What is expected
Keeping every character in place, output all the data.

= = = =

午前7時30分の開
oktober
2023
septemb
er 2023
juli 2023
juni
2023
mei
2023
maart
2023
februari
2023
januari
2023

= = = =

Completed exercise
午前7時30分の開
oktober
2023
septemb
er 2023
juli 2023
juni
2023
mei
2023
maart
2023
februari
2023
januari
2023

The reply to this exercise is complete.